Unlike traditional greybox fuzzers which only have 1 queue, Cerebro maintains 4 different queues to quickly calculate the Pareto Frontier on the fly.

Below is the relationship between the 4 queues:

Before explaining the roles of the 4 queues, we need to explain the term "cycle".

If the greybox finished fuzzing(mutating) all the seeds in the queue once, we say that the fuzzer finished a cycle.

In one cycle:

"Frontier" contains the seeds on the Pareto Frontier.

"Dominion" contains the seeds dominated by the seeds on the Pareto Frontier.

Once the fuzzer finished fuzzing the seeds in the "Frontier", the seeds with the lowest ranks in the "Dominion" automatically become the new "Frontier".

Here the concept of rank is from NSGA-II (https://www.iitk.ac.in/kangal/Deb_NSGA-II.pdf).

Basically, the process can be treated peeling an onion.

The out most layer is considered as the "Pareto Frontier".

After peeling the out most layer, another layer will automatically become the new out most layer.

So we always have the out most layer as the new Pareto Frontier of the rest of the onion.

Because coverage-based greybox fuzzers always keep new inputs as seeds if they can bring in new coverage.

So the "Newly Added" queue works as a buffer keeping all the new seeds generated based on the seeds on the current Pareto Frontier.

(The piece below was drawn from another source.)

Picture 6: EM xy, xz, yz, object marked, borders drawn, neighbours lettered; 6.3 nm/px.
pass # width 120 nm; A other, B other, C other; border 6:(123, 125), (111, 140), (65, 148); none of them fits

The seeds in "Newly Added" will also be given ranks and they will be merged into the "Dominion" and form the new "Frontier" once the fuzzer finished fuzzing the current "Frontier".

If a seed is fuzzed in current cycle, it will be put into the queue "Recycled".

Once the fuzzer finished a cycle, all the seeds will be transferred from "Recycled" to "Dominion", and the new "Frontier" will be calculated based on the current "Dominion".